First of all thanks for replying to me, I love to exchange ideas, but sometimes I can be very passionated about them.

Don't worry. I think we all do that, when it comes to security at least. :)

Myself, being a developer constantly fighting with the customer to keep their app safe I agree 99% with you. I agree on the fact that usually security isn't thought of during development and maybe not even after the product has been released. But there is also the fact that there are times when thinking about security too much can hinder a product being released.

The threat model is indeed a living organism which is always changing. That is why we need more people to be aware of security issues. And the new laws and fines will help on that, for a time at least.

But I am wondering how would one go about thinking of the threat models for their product when their product is used in so many different scenarios.
Let's take your database example. How would you go about building a threat model when your product is used for storage, for analytics or for powering the next unsought of product that will help millions of people. A db is used in servers, in mobile apps or even embedded devices. And I think we can continue indefinitely with this example alone.

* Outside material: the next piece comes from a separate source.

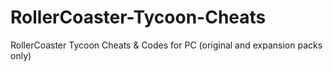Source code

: # RollerCoaster-Tycoon-Cheats
RollerCoaster Tycoon Cheats &amp; Codes for PC (original and expansion packs only)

How would you go about building a threat model that will cover all cases when the threat model is not the same for any two people?

Although myself and my wife share the same house, same car, same hopes and dreams our threat models are radically different. She enjoys and requires usability while myself I need security and awareness above all. For example, a simple backup server for our photos it took me several days to plan, build and configure before I even mentioned to her that I am doing it. And all she wanted was a place where to offload her phone photos but could be reachable when she wanted/needed them. Any cloud solution could have helped with that and made it faster.

Circling back to Docker, Docker doesn't do security, it does virtualization.
The security aspect that results from the application's isolated environment is just a bonus.

I see a lot of people selling Docker as an extra layer of security, which is just wrong. It doesn't offer anything else that any other virtualization environment doesn't offer.

They only do virtualization because that is where they are good at. That is why they offload the security part to other, more experienced, more mature systems like AppArmor, SELinux, Linux's user management and network handling.

That is why I said Docker is not bypassing the firewall, but instead it uses it to connect the virtualized environment where the app runs to the real world.

The docs are missing, or aren't putting this information more upfront? I agree! But let's be honest, who's docs don't need improvements.

And I would love to continue, but I need to come back to my project. Who knows, maybe someday we will meet face to face and continue this discussion. I would certainly love so.